Limited level II and IV evidence indicated that people with multiple sclerosis and post-polio syndrome have functional gains, but none of the studies included those over 65 years. The review identified only three studies of physical activity for adults with disabilities: chronic low back pain, chronic obstructive pulmonary disease (COPD) and osteoarthritis. No studies were found for para-or quadriplegia, mental retardation, multiple sclerosis or poliomyelitis. Sutherland and Anderson (2001) reviewed several controlled trials of aerobic exercise in multiple sclerosis and found some improvements in cardiovascular fitness. A small trial of yoga and cycling exercise for adults (mean age 48 years) with multiple sclerosis reported reductions in fatigue after 6 months of weekly classes and home practice (Oken, Kishiyama et al. 2004). No significant changes for cognitive outcomes such as attention, nor for mood state were attained.

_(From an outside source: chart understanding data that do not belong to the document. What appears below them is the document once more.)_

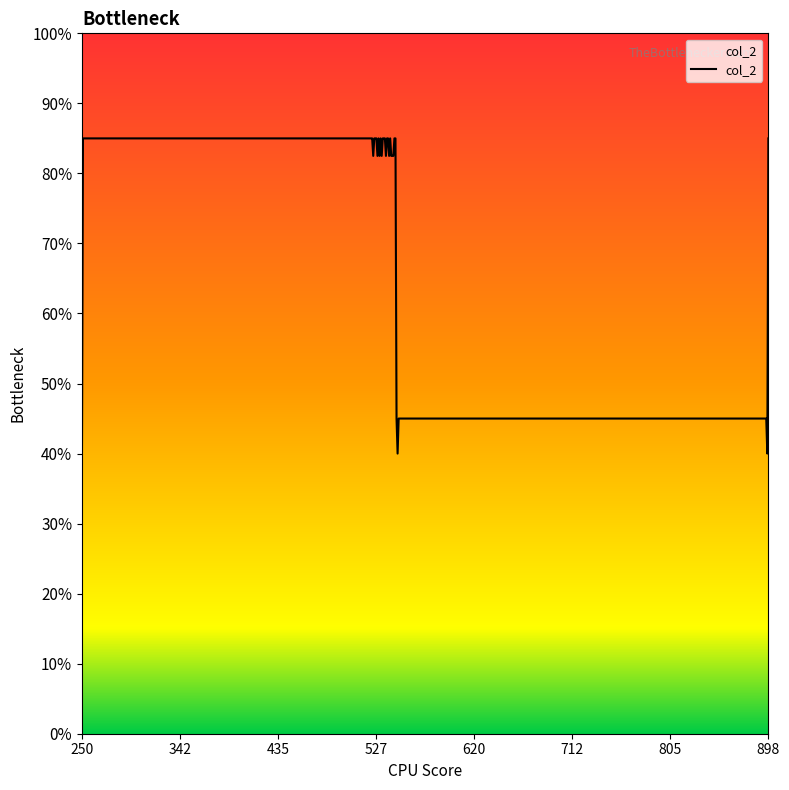

Does the chart display data point markers on the line(s)?

No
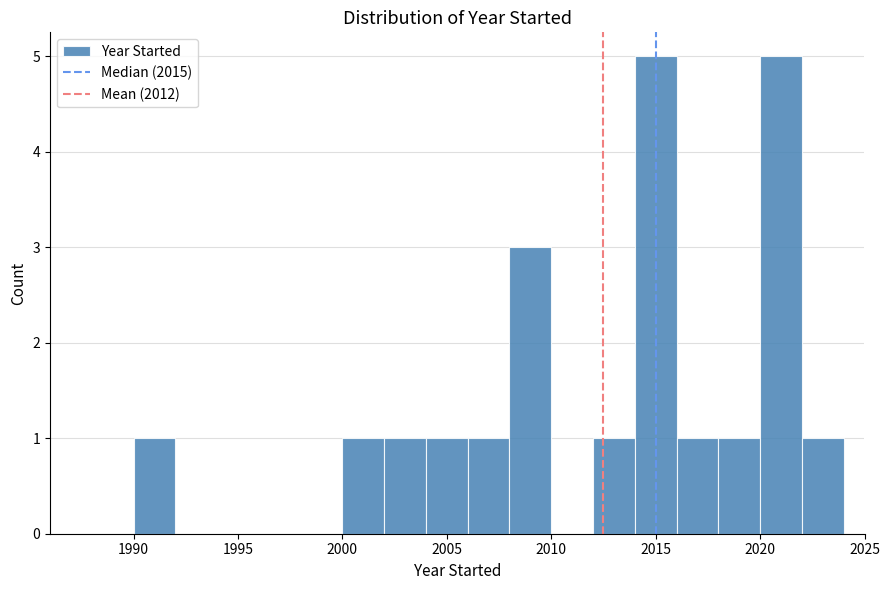

Reading left to right, transcribe this chart: for each bar, give the range it covers on the x-axis and its height. The values are not printed on the chart, so give them approximately, as read against the axis.

1988 to 1990: 0
1990 to 1992: 1
1992 to 1994: 0
1994 to 1996: 0
1996 to 1998: 0
1998 to 2000: 0
2000 to 2002: 1
2002 to 2004: 1
2004 to 2006: 1
2006 to 2008: 1
2008 to 2010: 3
2010 to 2012: 0
2012 to 2014: 1
2014 to 2016: 5
2016 to 2018: 1
2018 to 2020: 1
2020 to 2022: 5
2022 to 2024: 1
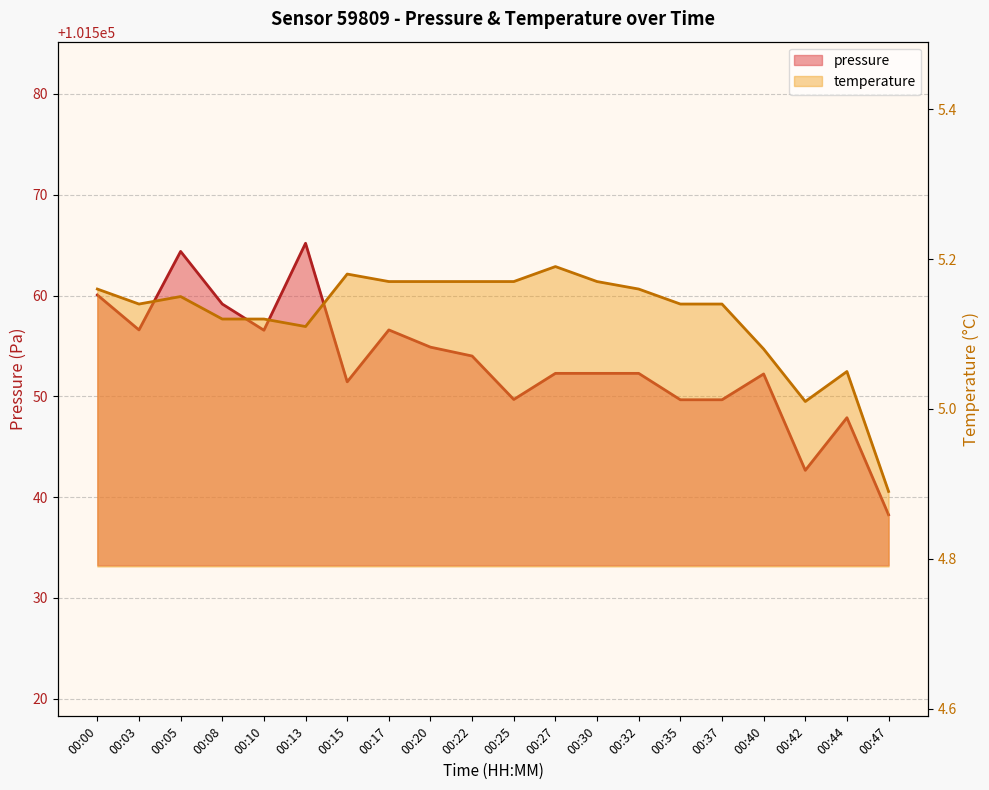

What is the difference between the highest and lowest values at 00:35?

101544.5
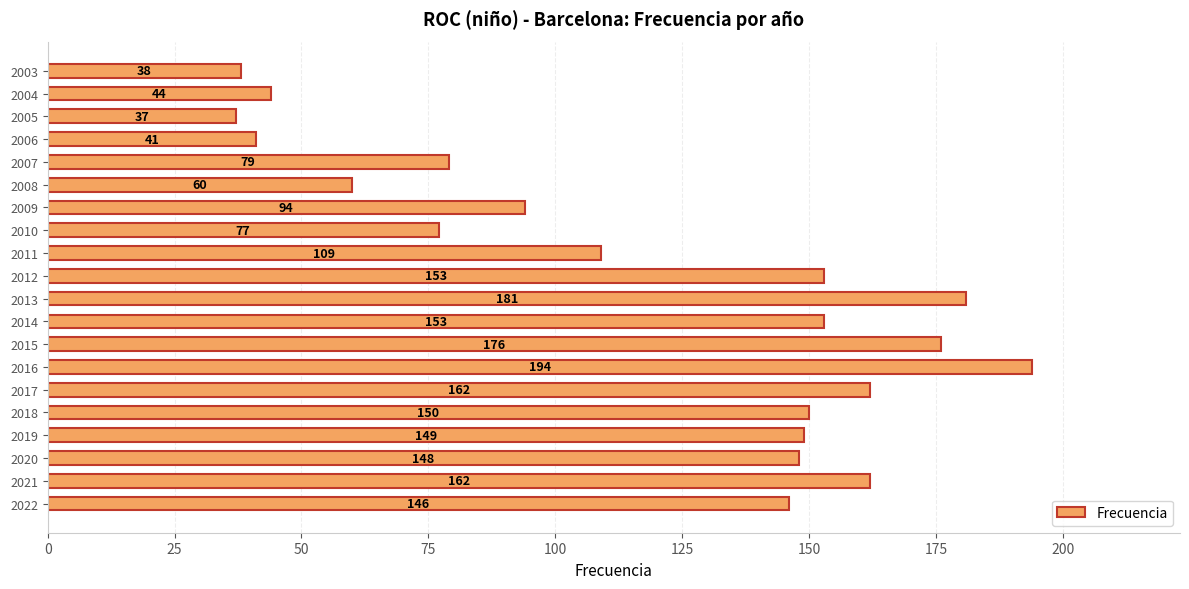

Between 2014 and 2007, which is larger?

2014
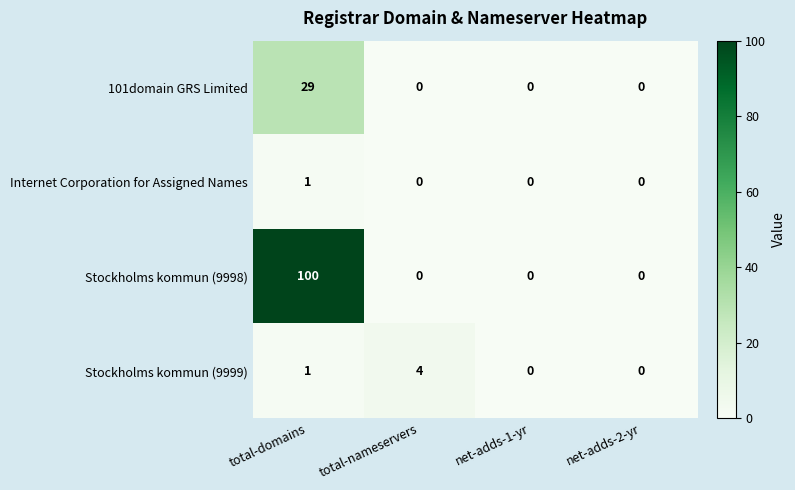

Which series has the largest total across all categories?

Stockholms kommun (9998)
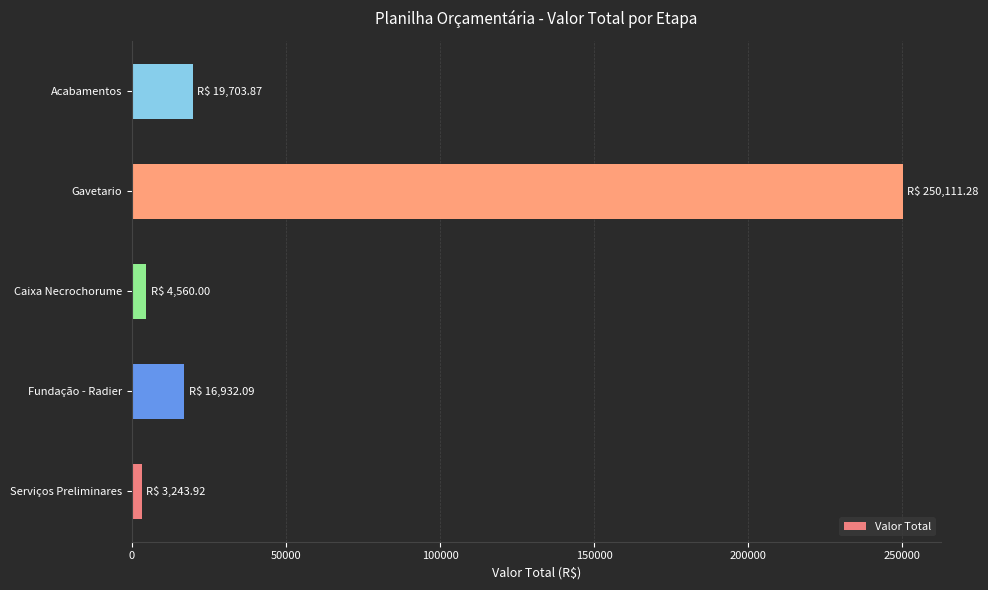

Does the chart contain stacked bars?

No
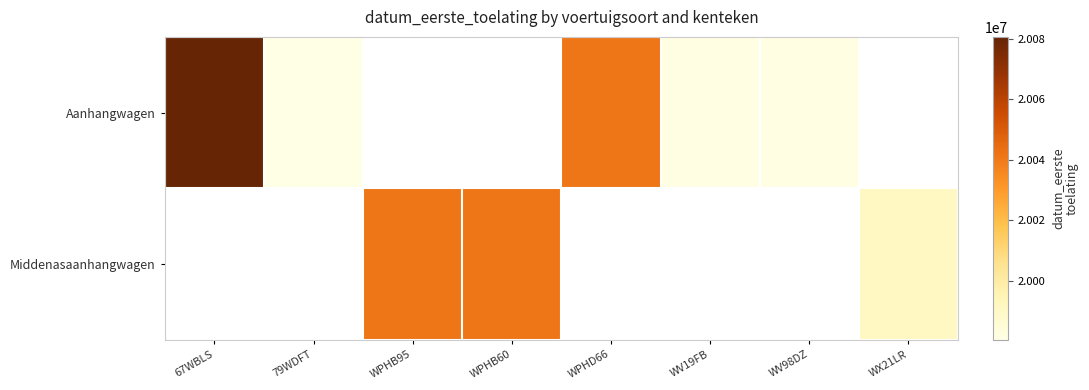

Where is Aanhangwagen nearest to the value 20030527?

WPHD66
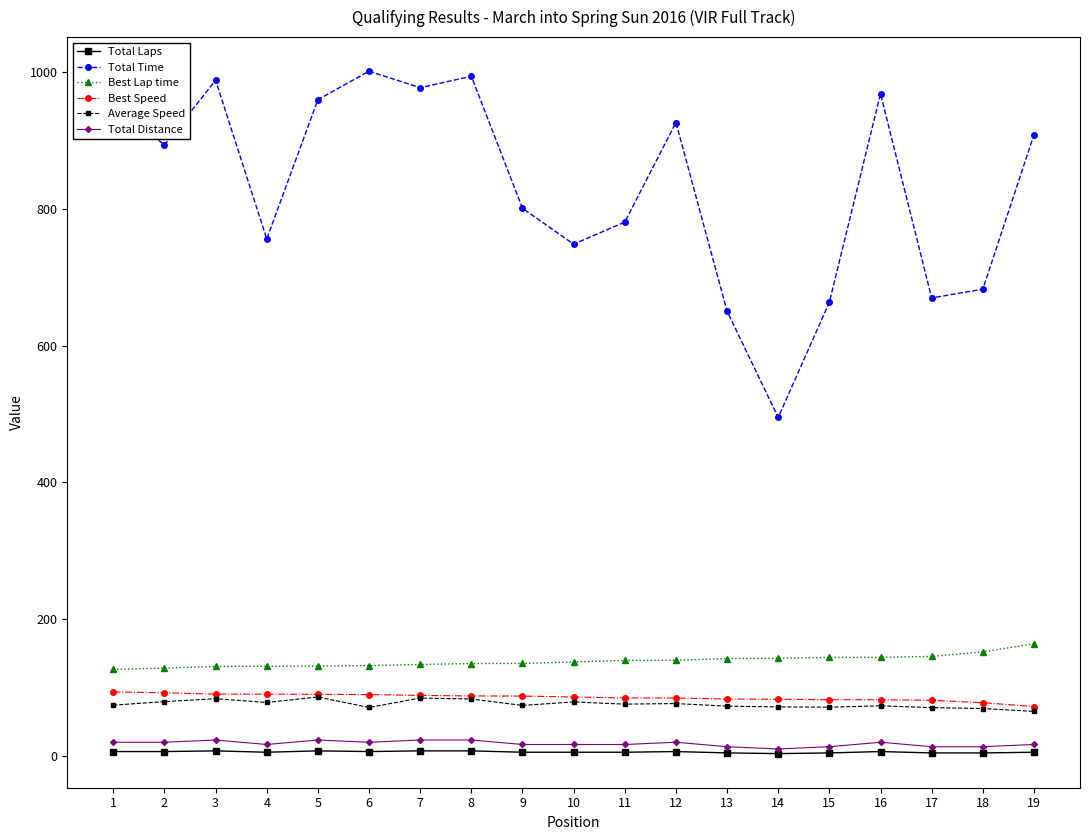

What is the lowest value of the Best Speed series?

71.8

Keysor and Jette noted the methodological limitations of existing studies and comment on the theoretical limitations of the biomedical disability model commonly underpinning existing studies (Keysor and Jette 2001). There is a need for contextual, behavioural and social factors to be considered when assessing the uptake of physical activity in older people. Future trials need to address an individual’s beliefs and self efficacy and the influences of the person’s physical and social environment. Outcome measures need to closely reflect the area of disability and participation restriction (handicap) that the intervention is intended to affect.

To quote Taylor et al:
‘In intervention studies, the basic challenges are a theoretical framework, valid and reliable measures, a strong experimental design, an effective intervention and minimum attrition. In all of these areas, physical activity interventions in… populations with disabilities require more rigorous development and study’ (Taylor, Baranowski et al. 1998)(pg 341).